The Who, What & Why of Discoid Lupus
DLE is most common in women in their 30’s and 40’s. Similar to SLE, black women carry a higher risk (4x) for DLE compared to white. And black women are more likely to have a severe case at a younger age. DLE is a chronic, cutaneous (skin) condition that results in disc-shaped, red, “lesions” on the skin. These can be of varying size, but can get large. As the lesion expands, the skin in the center becomes lighter (hypopigmented) and thinner (atrophied; both of which are permanent changes. If these lesions occur in areas with hair growth, permanent hair loss can result. Most have “localized” DLE. This is defined as lesions limited to the head and neck. When lesions are located below the neck, DLE is “disseminated.”
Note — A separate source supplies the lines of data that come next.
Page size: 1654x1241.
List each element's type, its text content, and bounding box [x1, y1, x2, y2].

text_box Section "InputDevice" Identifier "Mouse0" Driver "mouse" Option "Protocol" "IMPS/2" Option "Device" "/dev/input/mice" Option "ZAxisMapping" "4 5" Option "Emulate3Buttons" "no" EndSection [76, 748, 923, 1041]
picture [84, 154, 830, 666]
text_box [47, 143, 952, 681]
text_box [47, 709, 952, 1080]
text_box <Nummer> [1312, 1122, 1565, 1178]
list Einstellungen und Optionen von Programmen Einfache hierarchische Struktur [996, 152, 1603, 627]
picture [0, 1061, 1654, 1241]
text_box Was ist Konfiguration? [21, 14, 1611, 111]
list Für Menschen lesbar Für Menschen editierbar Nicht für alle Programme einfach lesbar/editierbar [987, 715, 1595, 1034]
A dermatologist’s physical exam will be enough to make a DLE diagnosis for many. In some cases, a skin biopsy may be necessary. Most with DLE will not have any other symptoms outside of their skin and will be diagnosed and managed solely by dermatologists. Why DLE develops is still as much of a mystery as it is with SLE. Cigarette smoke, exposure to certain viruses and UV light have been implicated, but we are still far from finding a definitive cause (and it is likely different for different people).
The Issue of Progression
The majority of those with DLE will NOT develop SLE. The risk is highest in the 1st 10 years after a DLE diagnosis, and even more so in the first 5 years. It is not uncommon for those with DLE to have a +ANA blood test. This makes the mere presence of a +ANA unhelpful. There is, however, some evidence that a very high ANA result suggests a higher risk for developing SLE.
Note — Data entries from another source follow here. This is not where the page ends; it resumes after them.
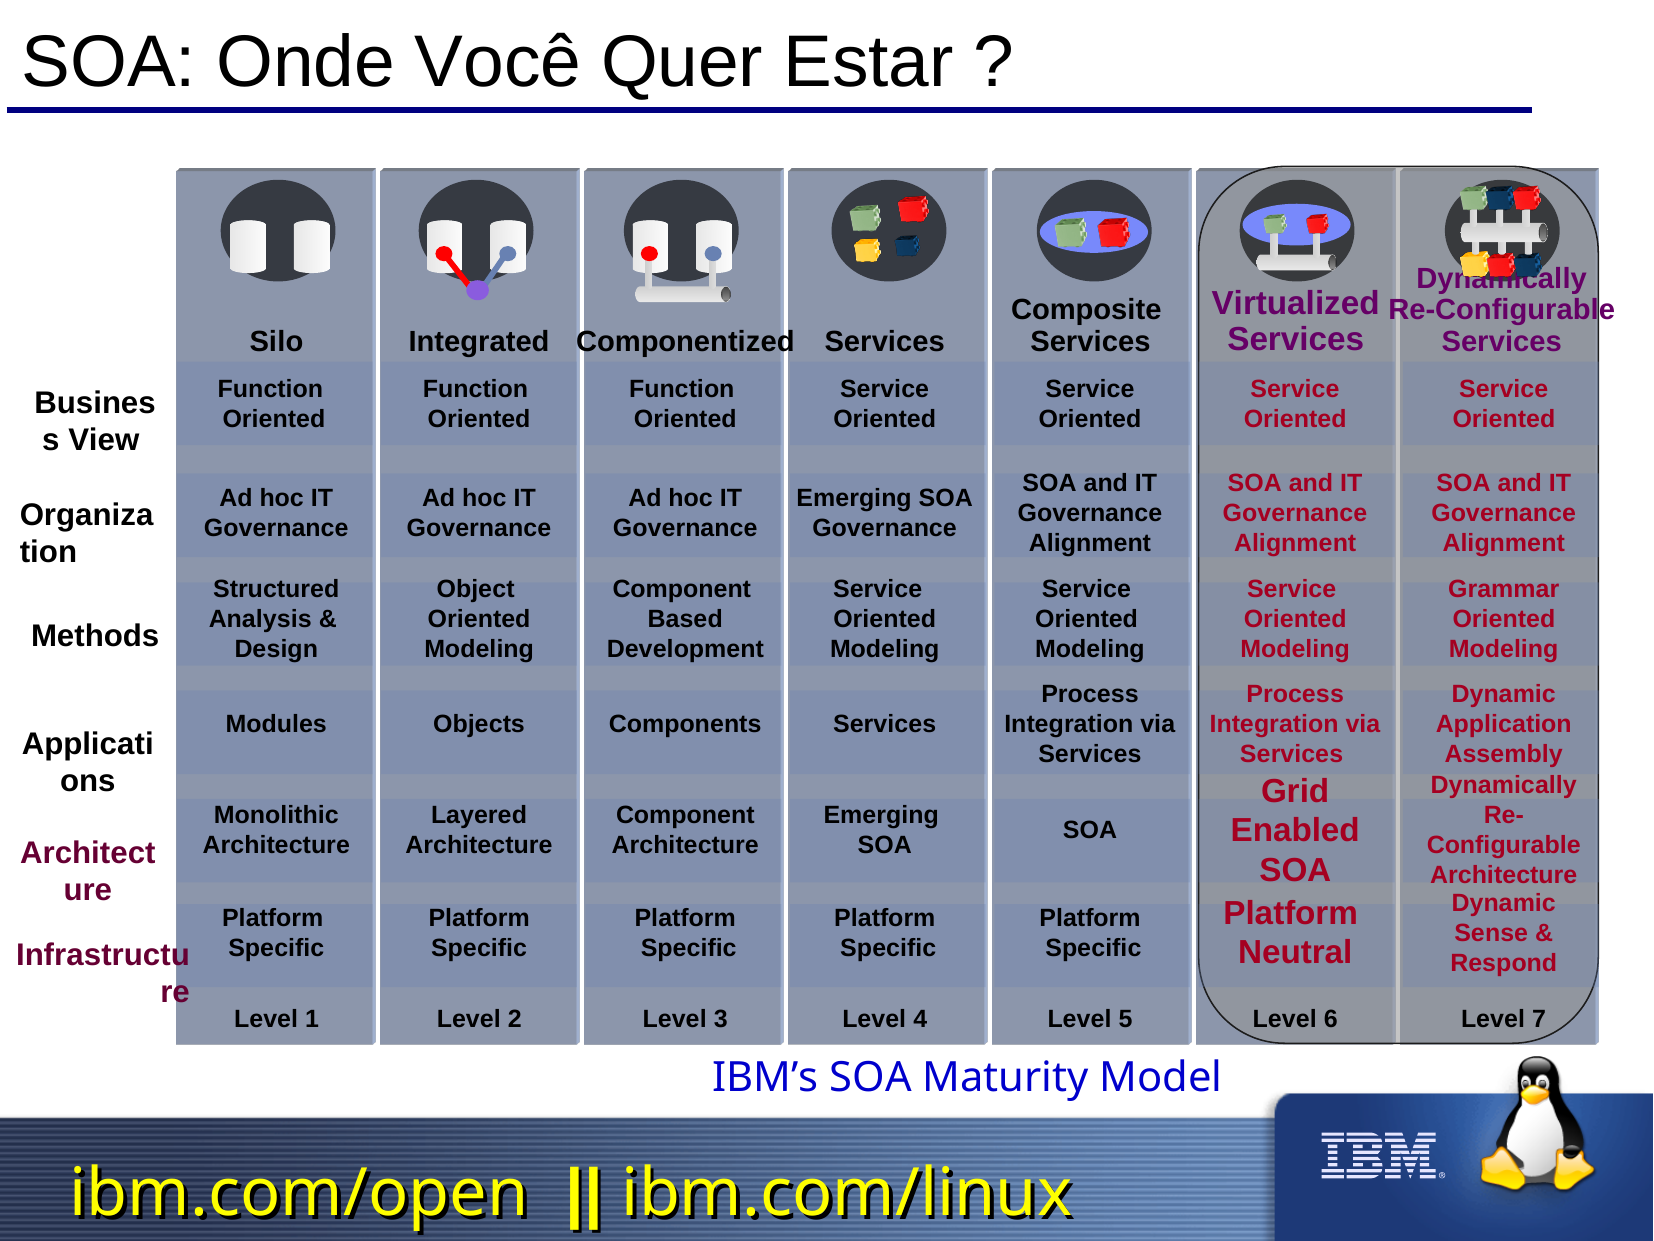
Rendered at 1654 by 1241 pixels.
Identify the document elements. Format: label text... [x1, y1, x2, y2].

text_box Virtualized Services [1230, 301, 1362, 358]
text_box [220, 179, 336, 282]
text_box [790, 904, 986, 987]
text_box Process Integration via Services [1205, 671, 1386, 760]
text_box Platform Specific [999, 892, 1181, 971]
text_box Service Oriented [1413, 363, 1595, 442]
text_box [1181, 473, 1190, 557]
picture [1261, 212, 1288, 235]
text_box Service Oriented [1205, 363, 1386, 442]
text_box Applications [0, 716, 176, 807]
text_box [381, 690, 577, 774]
text_box IBM’s SOA Maturity Model [697, 1039, 1091, 1090]
text_box [381, 362, 577, 445]
text_box Grammar Oriented Modeling [1413, 566, 1595, 671]
text_box [585, 690, 781, 774]
text_box [585, 362, 781, 445]
text_box [994, 473, 999, 557]
text_box [623, 179, 739, 303]
text_box Composite Services [1029, 308, 1152, 358]
text_box [790, 362, 986, 445]
text_box Infrastructure [0, 926, 206, 1017]
text_box Monolithic Architecture [186, 789, 367, 868]
text_box [994, 904, 1190, 987]
picture [1457, 183, 1542, 212]
text_box SOA [999, 789, 1181, 868]
text_box Process Integration via Services [999, 669, 1181, 777]
text_box Object Oriented Modeling [388, 563, 570, 671]
text_box [177, 362, 373, 445]
text_box [177, 904, 186, 926]
text_box Component Architecture [595, 789, 776, 868]
text_box Platform Specific [794, 892, 976, 971]
text_box Dynamically Re-Configurable Architecture [1413, 743, 1595, 914]
text_box [1181, 582, 1190, 666]
picture [1095, 215, 1133, 249]
text_box [367, 582, 373, 666]
text_box Dynamically Re-Configurable Services [1414, 284, 1590, 358]
text_box Dynamic Sense & Respond [1413, 914, 1595, 986]
text_box Level 7 [1459, 994, 1549, 1030]
picture [1052, 215, 1090, 249]
text_box Function Oriented [595, 363, 776, 442]
text_box Services [794, 683, 976, 763]
picture [1109, 1061, 1127, 1085]
text_box Platform Specific [388, 892, 570, 971]
picture [895, 193, 930, 224]
text_box Modules [186, 683, 367, 763]
text_box Level 4 [840, 994, 930, 1030]
text_box Components [595, 687, 776, 763]
text_box Integrated [424, 330, 534, 358]
text_box Level 1 [232, 994, 322, 1030]
text_box [206, 904, 373, 987]
text_box [994, 582, 999, 666]
text_box SOA and IT Governance Alignment [999, 457, 1181, 563]
text_box [776, 473, 781, 557]
text_box Layered Architecture [388, 789, 570, 868]
text_box [177, 799, 373, 882]
text_box Ad hoc IT Governance [388, 472, 570, 551]
text_box [381, 473, 577, 557]
text_box [790, 473, 794, 557]
text_box Methods [14, 608, 176, 660]
text_box Emerging SOA [794, 789, 976, 868]
text_box Level 3 [640, 994, 730, 1030]
text_box Service Oriented Modeling [999, 563, 1181, 669]
text_box Services [838, 330, 932, 358]
text_box [585, 582, 595, 666]
text_box Level 6 [1250, 994, 1340, 1030]
text_box [994, 362, 1190, 445]
text_box Platform Specific [186, 892, 367, 971]
picture [0, 1055, 1653, 1241]
text_box Service Oriented Modeling [1205, 566, 1386, 671]
text_box Componentized [601, 330, 770, 358]
text_box [831, 179, 947, 282]
text_box Component Based Development [595, 551, 776, 687]
picture [1168, 1071, 1180, 1088]
text_box Dynamic Application Assembly [1413, 671, 1595, 743]
text_box [585, 473, 595, 557]
text_box Level 5 [1045, 994, 1135, 1030]
text_box Silo [255, 330, 298, 358]
text_box Level 2 [434, 994, 524, 1030]
text_box Ad hoc IT Governance [595, 472, 776, 551]
text_box [776, 582, 781, 666]
text_box [381, 582, 388, 666]
text_box [177, 473, 373, 557]
text_box [1198, 166, 1599, 1044]
picture [1457, 248, 1543, 279]
text_box [585, 799, 781, 882]
picture [847, 202, 882, 233]
text_box SOA and IT Governance Alignment [1205, 457, 1386, 566]
text_box [1181, 690, 1190, 774]
text_box Objects [388, 683, 570, 763]
text_box [790, 799, 986, 882]
text_box [381, 904, 577, 987]
text_box Service Oriented [999, 363, 1181, 442]
text_box [790, 690, 986, 774]
text_box Function Oriented [388, 363, 570, 442]
text_box [994, 690, 999, 774]
text_box [976, 473, 986, 557]
text_box [570, 582, 577, 666]
text_box SOA: Onde Você Quer Estar ? [21, 14, 1611, 111]
text_box [1036, 179, 1152, 282]
text_box Emerging SOA Governance [794, 457, 976, 566]
text_box Platform Neutral [1205, 898, 1386, 980]
picture [892, 233, 921, 258]
text_box Function Oriented [183, 363, 365, 442]
text_box Service Oriented [794, 363, 976, 442]
text_box Service Oriented Modeling [794, 566, 976, 671]
text_box [381, 799, 577, 882]
picture [1304, 212, 1330, 235]
text_box [994, 799, 1190, 882]
text_box Organization [4, 486, 179, 577]
text_box [418, 179, 534, 301]
text_box Ad hoc IT Governance [186, 472, 367, 551]
text_box [177, 582, 186, 666]
text_box Architecture [0, 824, 176, 915]
picture [851, 236, 882, 264]
text_box Grid Enabled SOA [1205, 760, 1386, 898]
text_box Structured Analysis & Design [186, 563, 367, 671]
text_box [790, 582, 794, 666]
text_box [177, 690, 373, 774]
text_box SOA and IT Governance Alignment [1413, 457, 1595, 566]
text_box Business View [14, 375, 176, 466]
text_box [585, 904, 781, 987]
text_box [976, 582, 986, 666]
text_box Platform Specific [595, 892, 776, 971]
I will always advocate for those with DLE to get the once-over by a Rheumatologist. (I’m biased) Dermatologists are amazing and usually have more experience treating the skin lesions of DLE. Rheumatologists can complement this care by using their expertise to identify any concerning systemic signs or symptoms. Because SLE in those with DLE isn’t common, most will get the once-over, told all is good, and can move on with confidence.
Treatment options for DLE
As you can imagine, early diagnosis, treatment and prevention is key. Developing good habits to limit UV light with SPF and protective clothing prevents new lesions. Dermatologists offer various treatment options taking into account the the lesion’s location, growth and size. With the use of creams, ointments or intra-lesional steroid injections, dermatologists can limit the spread of DLE lesions. Some will need oral or systemic treatment and in those cases dermatologists may seek out the help of rheumatologists. Rheumatologists usually have more experience managing the oral medications needed, such as hydroxychloroquine, methotrexate or azathioprine.